From commitment to Resurrection
“Father, into your hands I commit/commend my spirit” (Lk 23:46)
It is certainly risky to commit ourselves – individually or as community – to someone or something. It is even riskier to release ourselves into the hands of another. Experience of disappointments leads us to suspicion.
What cause is worthy of our commitment? What person is worthy of our self-sacrificial love? Whom can I trust?
After committing their lives to Jesus, the apostles must have been quite disturbed to hear Jesus’ words from the cross “My God, my God, why have you forsaken me?” (Mk 15:34). If God the Father had forsaken him, what about them? Had they heard the words of Jesus’ final cry? Only Luke records them: “Father, into your hands I commend (commit) my spirit” (Lk 23:46).
Probably only after reflection did they look at the psalm from which Jesus took these (former) words. Psalm 22 starts with a complaint but ends with thanksgiving for victory. On the cross, Jesus was truly enthroned as the King of Glory, as the icon of the crucifixion is often captioned.
Jesus’ will was one with the will of the Father. The cross and the resurrection required Jesus’ cooperation; he didn’t just sit back and passively accept his fate.
Similarly, our lives will have meaning if we join our wills to that of the Father.
Since Jesus no longer walks our streets as he once did; we rely on our common relationship with the resurrected Christ.

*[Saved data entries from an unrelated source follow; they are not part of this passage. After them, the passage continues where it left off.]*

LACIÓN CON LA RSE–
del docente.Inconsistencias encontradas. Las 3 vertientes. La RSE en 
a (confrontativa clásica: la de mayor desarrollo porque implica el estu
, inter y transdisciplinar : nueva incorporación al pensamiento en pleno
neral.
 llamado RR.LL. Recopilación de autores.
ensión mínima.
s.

In the new edition of the Divine Liturgy, the deacon calls us to “commit (rather than “commend”) ourselves and one another and our whole lives to Christ our God.” In the Divine Liturgy, we join Christ whose total commitment to the will of the Father included his entrusting himself to the Father’s care but also doing what was directed.
Similarly, we entrust ourselves to the power of God by committing ourselves to doing his will.
Let our lives proceed from the apparent lack of God’s help in doing what we believe is necessary (“My God, my God, why have you forsaken me?”) to commitment to do the Father’s will and trust in him (“Father, into your hands I commit my spirit”).
The Resurrection will become a reality, to a degree as we proceed through this earthly journey, but totally afterwards.
Let us proceed through Psalm 22 to the last verse: “Let the coming generation be told of the Lord that they may proclaim to a people yet to be born the justice he has shown.” Let all people know that
CHRIST IS RISEN!
INDEED HE IS RISEN!
Bishop John Kudrick is the bishop of the Byzantine Catholic Eparchy of Parma Ohio.